War is not just based on a true story

“Too often people forget about war and all of the men and women who fight for our country, whether they want to admit it or not. However, it isn’t until a war-based movie comes out, such as the upcoming Brothers, or tragedy strikes, like the Fort Hood shootings last week, that war seems real.”

Too often people forget about war and all of the men and women who fight for our country, whether they want to admit it or not.

However, it isn’t until a war-based movie comes out, such as the upcoming Brothers, or tragedy strikes, like the Fort Hood shootings last week, that war seems real.

It almost seems like we only remember the people who put their lives on the line for our protection and freedom when we are told to.

Jake Gyllenhaal, Toby Maguire and Natalie Portman star in the new movie, Brothers, that hits theaters on Dec. 4.

In the movie, Maguire’s character is enlisted in the army and is said to be dead after his helicopter crashes; however, much to the surprise of his grieving family, he is found alive and he has to return to his wife (Portman), children, and brother (Gyllenhaal), extremely disturbed by his military experience.

In reality, a tragedy struck a military base in Texas when a disturbed soldier opened fire on his fellow troops.

On Thursday, Nov. 5, an army psychiatrist, Major Nidal Malik Hasan, injured and killed many soldiers at Fort Hood Military Base in Texas.

Despite all of the soldiers and families affected by the shooting, the most attention seems to be going toward the shooter himself.

Turning on the news over the weekend, the top stories involving the Fort Hood shooting mostly revolved around Maj. Hasan and what drove him to do such a horrible thing to his fellow soldiers. Consequently, very little has been reported on recovering and deceased soldiers and their families’ grief.

Reporters are more interested in what kind of a person Maj.

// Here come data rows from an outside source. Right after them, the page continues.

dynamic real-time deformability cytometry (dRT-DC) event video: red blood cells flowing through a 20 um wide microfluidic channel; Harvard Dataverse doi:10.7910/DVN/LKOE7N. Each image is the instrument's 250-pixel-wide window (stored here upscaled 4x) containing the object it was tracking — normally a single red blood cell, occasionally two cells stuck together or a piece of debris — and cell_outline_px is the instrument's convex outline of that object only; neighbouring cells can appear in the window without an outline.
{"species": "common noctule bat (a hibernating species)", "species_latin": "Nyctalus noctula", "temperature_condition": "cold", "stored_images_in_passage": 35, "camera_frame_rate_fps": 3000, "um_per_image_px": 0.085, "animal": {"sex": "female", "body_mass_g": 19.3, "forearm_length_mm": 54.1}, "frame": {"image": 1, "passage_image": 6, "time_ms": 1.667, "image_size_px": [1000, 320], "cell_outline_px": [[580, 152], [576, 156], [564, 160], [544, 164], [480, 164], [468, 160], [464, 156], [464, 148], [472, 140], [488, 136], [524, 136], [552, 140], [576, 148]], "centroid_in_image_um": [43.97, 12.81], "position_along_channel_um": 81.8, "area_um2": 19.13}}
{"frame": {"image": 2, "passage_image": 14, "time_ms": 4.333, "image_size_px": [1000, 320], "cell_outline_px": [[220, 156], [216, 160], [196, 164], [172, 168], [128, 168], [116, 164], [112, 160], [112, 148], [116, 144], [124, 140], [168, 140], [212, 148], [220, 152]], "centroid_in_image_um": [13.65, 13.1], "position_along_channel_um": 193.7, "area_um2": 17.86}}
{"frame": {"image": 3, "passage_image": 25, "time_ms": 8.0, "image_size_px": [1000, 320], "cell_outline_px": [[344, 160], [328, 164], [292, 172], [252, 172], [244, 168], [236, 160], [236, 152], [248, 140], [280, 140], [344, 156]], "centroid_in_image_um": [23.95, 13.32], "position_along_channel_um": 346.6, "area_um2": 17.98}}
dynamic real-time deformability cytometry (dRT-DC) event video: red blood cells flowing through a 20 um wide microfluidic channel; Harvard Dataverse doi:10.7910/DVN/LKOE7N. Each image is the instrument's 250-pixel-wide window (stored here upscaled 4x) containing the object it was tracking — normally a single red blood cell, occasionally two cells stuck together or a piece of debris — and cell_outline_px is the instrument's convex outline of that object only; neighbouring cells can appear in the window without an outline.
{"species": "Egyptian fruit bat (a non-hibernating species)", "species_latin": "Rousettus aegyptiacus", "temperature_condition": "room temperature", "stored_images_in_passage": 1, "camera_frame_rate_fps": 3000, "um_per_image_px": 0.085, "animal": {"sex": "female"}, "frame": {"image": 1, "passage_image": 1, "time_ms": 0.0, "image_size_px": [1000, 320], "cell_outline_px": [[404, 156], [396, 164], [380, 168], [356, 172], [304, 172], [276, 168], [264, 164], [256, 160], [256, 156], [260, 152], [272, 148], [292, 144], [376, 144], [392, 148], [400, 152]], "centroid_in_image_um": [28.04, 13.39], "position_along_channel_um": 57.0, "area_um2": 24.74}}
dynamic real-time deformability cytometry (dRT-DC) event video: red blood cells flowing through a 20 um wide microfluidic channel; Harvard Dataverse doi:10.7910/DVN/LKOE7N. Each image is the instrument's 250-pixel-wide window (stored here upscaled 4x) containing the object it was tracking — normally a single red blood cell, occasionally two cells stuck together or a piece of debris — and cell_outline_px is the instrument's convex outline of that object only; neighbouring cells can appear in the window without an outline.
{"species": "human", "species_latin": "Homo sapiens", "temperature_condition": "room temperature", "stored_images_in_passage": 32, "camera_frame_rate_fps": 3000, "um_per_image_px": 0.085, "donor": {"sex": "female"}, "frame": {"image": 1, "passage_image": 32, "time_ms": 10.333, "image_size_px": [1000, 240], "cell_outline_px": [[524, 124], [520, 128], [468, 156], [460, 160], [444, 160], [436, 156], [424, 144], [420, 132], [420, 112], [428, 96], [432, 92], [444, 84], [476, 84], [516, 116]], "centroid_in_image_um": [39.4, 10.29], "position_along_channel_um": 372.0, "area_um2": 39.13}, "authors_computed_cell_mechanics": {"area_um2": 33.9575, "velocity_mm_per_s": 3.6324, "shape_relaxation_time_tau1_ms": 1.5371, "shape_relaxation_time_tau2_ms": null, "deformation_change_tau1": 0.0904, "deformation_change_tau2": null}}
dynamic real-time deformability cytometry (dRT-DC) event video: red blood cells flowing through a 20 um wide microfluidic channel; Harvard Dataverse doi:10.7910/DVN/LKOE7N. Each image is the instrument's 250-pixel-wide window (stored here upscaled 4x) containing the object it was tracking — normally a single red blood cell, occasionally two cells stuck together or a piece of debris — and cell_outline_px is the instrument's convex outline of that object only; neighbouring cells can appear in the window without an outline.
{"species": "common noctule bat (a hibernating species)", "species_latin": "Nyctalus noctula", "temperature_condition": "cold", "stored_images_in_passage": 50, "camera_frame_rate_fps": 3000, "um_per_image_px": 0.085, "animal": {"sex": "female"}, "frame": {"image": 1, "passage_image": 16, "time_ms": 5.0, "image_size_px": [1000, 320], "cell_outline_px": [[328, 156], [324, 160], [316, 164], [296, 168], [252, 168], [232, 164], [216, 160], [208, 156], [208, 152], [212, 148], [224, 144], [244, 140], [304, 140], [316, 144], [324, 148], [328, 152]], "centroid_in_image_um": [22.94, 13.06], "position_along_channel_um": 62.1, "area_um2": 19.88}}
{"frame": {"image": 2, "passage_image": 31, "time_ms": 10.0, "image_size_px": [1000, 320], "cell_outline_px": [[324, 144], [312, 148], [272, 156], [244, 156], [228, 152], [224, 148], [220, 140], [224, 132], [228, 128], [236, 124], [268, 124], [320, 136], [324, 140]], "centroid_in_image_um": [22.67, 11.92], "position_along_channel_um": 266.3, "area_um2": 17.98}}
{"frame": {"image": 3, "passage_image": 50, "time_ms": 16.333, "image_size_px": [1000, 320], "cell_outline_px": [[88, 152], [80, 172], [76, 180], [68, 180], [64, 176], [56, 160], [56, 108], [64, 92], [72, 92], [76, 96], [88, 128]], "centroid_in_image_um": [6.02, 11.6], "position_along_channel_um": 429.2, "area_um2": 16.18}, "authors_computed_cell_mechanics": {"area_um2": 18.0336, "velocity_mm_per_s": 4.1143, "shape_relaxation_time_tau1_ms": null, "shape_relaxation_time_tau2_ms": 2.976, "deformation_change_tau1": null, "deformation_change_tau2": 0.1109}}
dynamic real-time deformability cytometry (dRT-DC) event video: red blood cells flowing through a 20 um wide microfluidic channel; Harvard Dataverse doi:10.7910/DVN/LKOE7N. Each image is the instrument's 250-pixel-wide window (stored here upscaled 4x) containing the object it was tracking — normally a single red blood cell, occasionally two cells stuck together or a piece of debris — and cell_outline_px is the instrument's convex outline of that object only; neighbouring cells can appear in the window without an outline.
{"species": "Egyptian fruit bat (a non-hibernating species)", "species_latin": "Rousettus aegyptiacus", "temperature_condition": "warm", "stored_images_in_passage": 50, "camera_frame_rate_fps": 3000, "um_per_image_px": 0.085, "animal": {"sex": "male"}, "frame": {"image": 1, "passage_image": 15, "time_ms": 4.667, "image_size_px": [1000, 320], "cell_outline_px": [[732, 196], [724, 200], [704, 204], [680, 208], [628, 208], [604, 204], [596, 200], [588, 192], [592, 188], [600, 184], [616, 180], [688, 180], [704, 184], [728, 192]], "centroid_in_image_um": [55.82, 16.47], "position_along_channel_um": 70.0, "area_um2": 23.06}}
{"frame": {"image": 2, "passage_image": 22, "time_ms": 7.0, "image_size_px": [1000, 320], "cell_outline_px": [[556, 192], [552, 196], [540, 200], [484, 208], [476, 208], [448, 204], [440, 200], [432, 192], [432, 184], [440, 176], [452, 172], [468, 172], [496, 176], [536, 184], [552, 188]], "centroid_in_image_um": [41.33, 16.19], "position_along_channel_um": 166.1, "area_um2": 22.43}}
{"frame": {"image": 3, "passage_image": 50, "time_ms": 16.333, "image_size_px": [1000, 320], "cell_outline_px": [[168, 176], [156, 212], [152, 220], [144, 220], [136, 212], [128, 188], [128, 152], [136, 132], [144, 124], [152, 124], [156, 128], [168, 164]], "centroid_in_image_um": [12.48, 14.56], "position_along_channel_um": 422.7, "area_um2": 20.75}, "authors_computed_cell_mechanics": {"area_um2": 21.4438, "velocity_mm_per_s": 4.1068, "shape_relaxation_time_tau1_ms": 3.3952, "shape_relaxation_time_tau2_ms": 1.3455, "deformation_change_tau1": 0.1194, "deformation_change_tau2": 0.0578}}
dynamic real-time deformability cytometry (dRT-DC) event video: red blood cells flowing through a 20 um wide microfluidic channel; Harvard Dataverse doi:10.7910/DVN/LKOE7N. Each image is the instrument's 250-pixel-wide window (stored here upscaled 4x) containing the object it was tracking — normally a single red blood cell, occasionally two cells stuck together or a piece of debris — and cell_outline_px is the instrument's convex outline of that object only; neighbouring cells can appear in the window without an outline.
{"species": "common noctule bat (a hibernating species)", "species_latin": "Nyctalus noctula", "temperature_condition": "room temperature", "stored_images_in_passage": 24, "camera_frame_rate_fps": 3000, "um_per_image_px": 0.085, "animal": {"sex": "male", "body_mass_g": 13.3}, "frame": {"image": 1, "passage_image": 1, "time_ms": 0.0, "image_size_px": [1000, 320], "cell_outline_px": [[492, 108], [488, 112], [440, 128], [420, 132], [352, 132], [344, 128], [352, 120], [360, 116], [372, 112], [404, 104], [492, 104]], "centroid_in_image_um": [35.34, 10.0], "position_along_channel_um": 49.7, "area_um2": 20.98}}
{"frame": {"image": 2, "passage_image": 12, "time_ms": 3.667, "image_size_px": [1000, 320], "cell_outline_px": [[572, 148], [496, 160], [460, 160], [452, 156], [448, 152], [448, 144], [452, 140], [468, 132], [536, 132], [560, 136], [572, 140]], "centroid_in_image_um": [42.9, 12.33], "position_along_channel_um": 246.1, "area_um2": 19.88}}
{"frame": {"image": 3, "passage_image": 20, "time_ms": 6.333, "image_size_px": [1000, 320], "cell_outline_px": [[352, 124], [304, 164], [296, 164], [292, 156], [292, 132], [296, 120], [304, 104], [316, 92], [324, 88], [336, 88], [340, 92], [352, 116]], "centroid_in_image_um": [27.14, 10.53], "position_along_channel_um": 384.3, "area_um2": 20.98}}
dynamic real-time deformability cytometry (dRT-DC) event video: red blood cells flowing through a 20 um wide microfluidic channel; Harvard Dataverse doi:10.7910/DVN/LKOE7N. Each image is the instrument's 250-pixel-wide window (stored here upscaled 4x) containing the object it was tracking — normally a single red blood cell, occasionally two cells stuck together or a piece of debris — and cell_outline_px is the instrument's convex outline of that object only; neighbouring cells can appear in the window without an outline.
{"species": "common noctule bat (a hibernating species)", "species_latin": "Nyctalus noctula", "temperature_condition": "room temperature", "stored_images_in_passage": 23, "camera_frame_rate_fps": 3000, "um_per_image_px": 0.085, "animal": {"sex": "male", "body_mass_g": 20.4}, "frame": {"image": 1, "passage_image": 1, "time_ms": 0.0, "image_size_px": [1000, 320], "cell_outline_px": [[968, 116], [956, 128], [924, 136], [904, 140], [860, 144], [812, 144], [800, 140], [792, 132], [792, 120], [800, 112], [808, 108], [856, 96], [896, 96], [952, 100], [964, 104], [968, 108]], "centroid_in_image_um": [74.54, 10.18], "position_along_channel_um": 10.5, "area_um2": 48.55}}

Hasan was, rather than the victims who were altered forever.

Despite being shot four times, Maj. Hasan is still alive, which will hopefully help investigators prevent things like this from happening again.

Amongst the sorrow, families of the troops have been doing what they can on their own by donating blood for wounded soldiers, raising money and donating items to be sent overseas.

Many think that not much can be done, when in fact we have ways of helping the troops right here at The University of Akron.

One way UA has decided to help the troops is by collecting donations to send overseas.

The College Republicans at The University of Akron have been collecting items for the past month and have decided to give everyone two more weeks to help give back.

For more information about donating, contact President Joe Manno at jla55@zips.uakron.edu.

It is important that we come together as a university and society to recognize and remember our troops all the time, not just in times of distress and publicity.